[Data entries]
•••

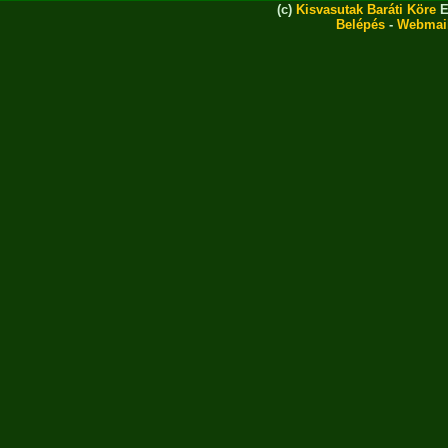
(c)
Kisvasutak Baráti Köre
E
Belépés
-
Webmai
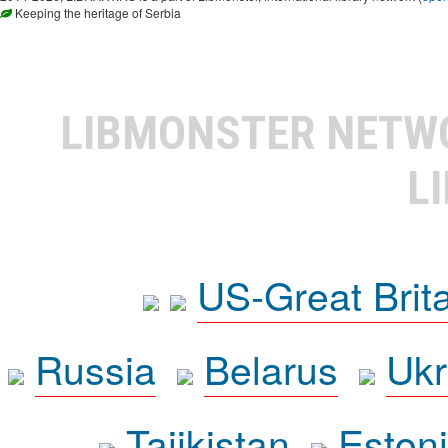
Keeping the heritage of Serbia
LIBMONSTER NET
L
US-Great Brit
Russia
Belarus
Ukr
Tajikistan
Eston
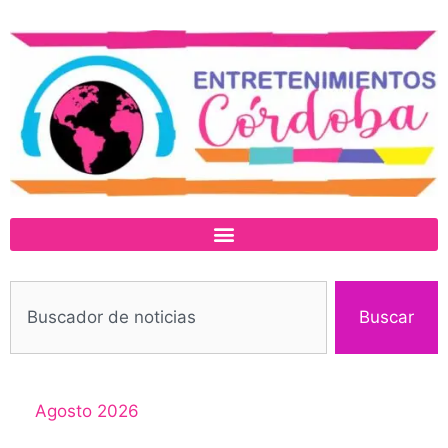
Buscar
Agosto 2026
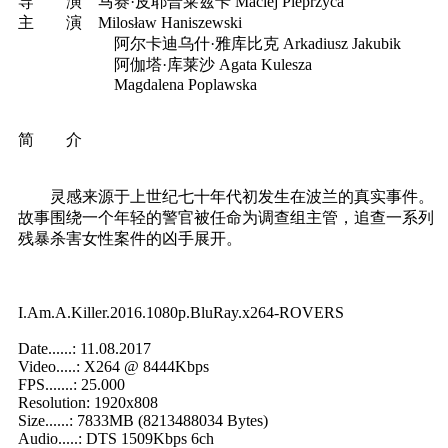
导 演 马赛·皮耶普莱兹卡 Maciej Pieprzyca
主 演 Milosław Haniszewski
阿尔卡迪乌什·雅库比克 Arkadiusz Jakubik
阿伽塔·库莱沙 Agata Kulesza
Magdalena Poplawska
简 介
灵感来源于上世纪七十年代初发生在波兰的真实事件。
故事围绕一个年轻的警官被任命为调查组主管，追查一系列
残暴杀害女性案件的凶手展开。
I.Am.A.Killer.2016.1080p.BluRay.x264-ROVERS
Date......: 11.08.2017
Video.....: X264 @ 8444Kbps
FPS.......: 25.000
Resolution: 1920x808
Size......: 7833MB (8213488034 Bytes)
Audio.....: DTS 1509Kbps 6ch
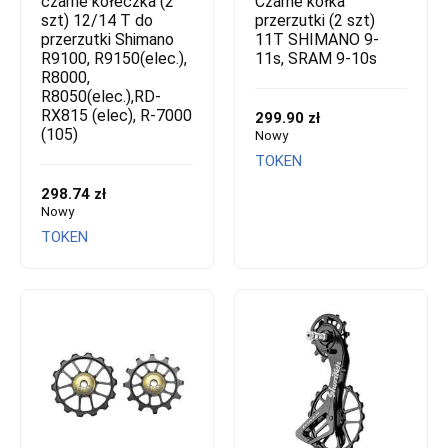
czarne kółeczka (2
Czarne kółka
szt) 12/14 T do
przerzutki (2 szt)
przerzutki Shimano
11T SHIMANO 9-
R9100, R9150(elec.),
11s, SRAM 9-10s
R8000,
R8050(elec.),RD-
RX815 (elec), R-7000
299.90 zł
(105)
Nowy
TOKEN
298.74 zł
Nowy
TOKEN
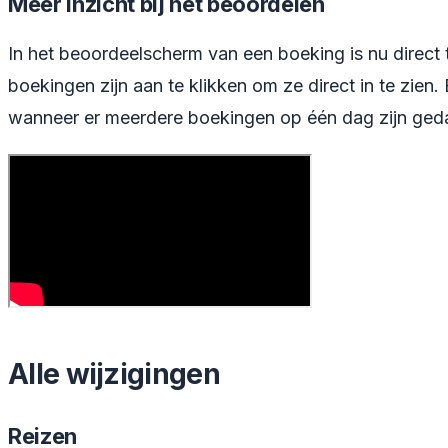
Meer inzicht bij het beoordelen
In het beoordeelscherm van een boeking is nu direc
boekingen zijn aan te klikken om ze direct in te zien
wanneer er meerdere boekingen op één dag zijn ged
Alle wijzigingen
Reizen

•••

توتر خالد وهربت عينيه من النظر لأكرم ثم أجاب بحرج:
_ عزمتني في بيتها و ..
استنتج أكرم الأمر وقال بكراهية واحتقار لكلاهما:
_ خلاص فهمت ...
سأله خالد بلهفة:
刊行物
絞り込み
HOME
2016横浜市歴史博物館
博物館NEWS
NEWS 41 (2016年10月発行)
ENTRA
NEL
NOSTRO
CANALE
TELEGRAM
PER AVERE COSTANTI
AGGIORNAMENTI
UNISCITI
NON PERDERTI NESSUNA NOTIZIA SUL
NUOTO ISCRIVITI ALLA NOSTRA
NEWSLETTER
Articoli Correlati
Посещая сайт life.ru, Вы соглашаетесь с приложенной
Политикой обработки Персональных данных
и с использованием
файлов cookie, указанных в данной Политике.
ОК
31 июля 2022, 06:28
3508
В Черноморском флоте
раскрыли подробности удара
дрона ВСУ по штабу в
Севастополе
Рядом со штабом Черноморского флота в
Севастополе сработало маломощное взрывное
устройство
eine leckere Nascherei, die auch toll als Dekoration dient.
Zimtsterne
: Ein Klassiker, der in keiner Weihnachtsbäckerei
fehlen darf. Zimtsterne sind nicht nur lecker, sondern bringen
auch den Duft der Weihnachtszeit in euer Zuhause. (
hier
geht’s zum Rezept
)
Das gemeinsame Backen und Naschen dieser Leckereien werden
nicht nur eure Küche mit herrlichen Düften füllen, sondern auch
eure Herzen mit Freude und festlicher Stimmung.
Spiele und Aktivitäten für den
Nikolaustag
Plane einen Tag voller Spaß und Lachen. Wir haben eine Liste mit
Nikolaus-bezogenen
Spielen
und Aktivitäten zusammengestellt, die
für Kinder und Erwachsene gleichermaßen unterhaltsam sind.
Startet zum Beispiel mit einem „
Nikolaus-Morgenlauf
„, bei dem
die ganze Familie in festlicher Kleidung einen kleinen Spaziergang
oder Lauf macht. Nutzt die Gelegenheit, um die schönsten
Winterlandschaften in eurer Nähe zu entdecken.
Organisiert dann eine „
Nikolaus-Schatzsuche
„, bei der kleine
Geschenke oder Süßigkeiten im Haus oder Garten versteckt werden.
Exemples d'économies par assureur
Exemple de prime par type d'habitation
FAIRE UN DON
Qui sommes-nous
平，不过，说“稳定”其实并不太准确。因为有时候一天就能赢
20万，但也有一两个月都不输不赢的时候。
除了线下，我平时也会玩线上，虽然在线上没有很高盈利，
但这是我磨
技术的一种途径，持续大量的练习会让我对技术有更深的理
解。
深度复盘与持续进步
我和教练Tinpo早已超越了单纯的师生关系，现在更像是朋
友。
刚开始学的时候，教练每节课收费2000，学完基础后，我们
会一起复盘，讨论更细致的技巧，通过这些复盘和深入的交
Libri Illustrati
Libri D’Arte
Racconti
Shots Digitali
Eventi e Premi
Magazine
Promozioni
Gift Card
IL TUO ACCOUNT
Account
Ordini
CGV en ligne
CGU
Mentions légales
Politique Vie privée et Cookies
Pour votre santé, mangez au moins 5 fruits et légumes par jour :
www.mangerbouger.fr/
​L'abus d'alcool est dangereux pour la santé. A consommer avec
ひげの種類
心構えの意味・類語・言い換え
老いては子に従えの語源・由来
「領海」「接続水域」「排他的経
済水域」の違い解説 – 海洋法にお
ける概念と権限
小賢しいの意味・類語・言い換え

•••

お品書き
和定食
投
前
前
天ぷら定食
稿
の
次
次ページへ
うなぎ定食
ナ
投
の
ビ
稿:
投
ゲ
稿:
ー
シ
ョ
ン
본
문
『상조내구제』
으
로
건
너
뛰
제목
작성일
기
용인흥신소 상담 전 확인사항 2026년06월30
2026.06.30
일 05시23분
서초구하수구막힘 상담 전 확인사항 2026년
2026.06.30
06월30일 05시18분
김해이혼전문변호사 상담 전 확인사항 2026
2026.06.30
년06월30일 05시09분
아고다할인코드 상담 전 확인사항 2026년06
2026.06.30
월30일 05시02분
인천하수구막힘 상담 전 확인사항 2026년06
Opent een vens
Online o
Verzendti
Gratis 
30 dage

•••

Which lines in the entries above contain the word "przerzutki"? Show each of those lines in full.

Solution for this task:
przerzutki (2 szt)
przerzutki Shimano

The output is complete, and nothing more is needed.